The only time I buy clothes is if I am going to an event. Which it is pitiful because I really need some work clothes in a bad way. I refuse to buy them until I get to my goal weight. Plus I work in an office with women and a bunch of married men. Who cares how I look going to work. I know I don’t.
Electronics has never been my thing. Other than the Sims 3 game I refuse to figure out anything electronic. I don’t even have a DVR because I don’t want to pay for it. The new Sims game is coming out next week. I was always going to purchase it regardless of it being my birthday. So that isn’t anything special.
Furniture, Other than my bedroom set everything in my house was given to me. I only spent about 900 bucks on the whole set. So clearly furniture isn’t my thing either.
I have nothing I am motivated to buy or do. I could get a Mani, Pedi. I don’t feel like it. So that wouldn’t work.
Today is my father’s birthday also. I was born on his 30th birthday. So he is 67 today. I am a horrible daughter. I totally flaked on the card. Oh well I am sure he will live. He did send me a text saying Happy Birthday and of course I replied.
It is too funny that my father learned to text. When my mother finally learns I think hell would have frozen over.
I really want to rewind the clock ten years. Can I have that? Can anyone make that happen?
If I didn’t own this house in this blood sucking housing market I could make my dreams come true. As far as the baby is concerned. The man situation is something beyond my control.
My irrational playing of scratch tickets is not getting me closer to a baby. I was reading the news. This woman won 100,000 and then a million on scratch tickets. The same woman. I am like damn really. I didn’t need to hear that.
That crap is so random. I feel like my life has been so random lately. I did go to a party this weekend. A big waste of time. It was posted on this dating website. These folks were so beyond my age bracket. I should have given my mother the invite.
I am leaving work early and try to have a decent birthday. Wish me luck!!

----------------

* **Required work**
**a)** Return the passage of the birthday blog post from "Electronics has never" up to and including "isn’t anything special.", word for word.
**b)** Answer these questions from the birthday blog post:
(i) About how much did the writer spend on the bedroom set?
(ii) How old is the writer's father today?
(iii) Which game is coming out next week?

* **Dataset extract**
----------------

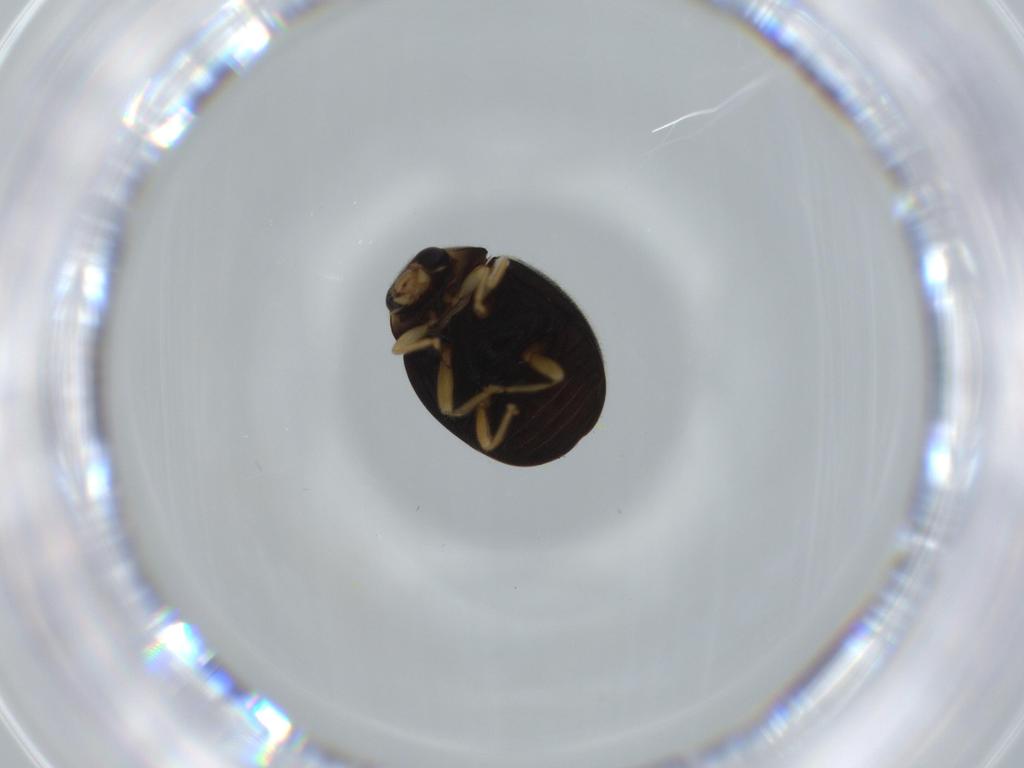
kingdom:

----------------

* **Answers for this exercise**
**a)**
Electronics has never been my thing. Other than the Sims 3 game I refuse to figure out anything electronic. I don’t even have a DVR because I don’t want to pay for it. The new Sims game is coming out next week. I was always going to purchase it regardless of it being my birthday. So that isn’t anything special.

**b)**
(i) About 900 bucks.
(ii) 67.
(iii) The new Sims game.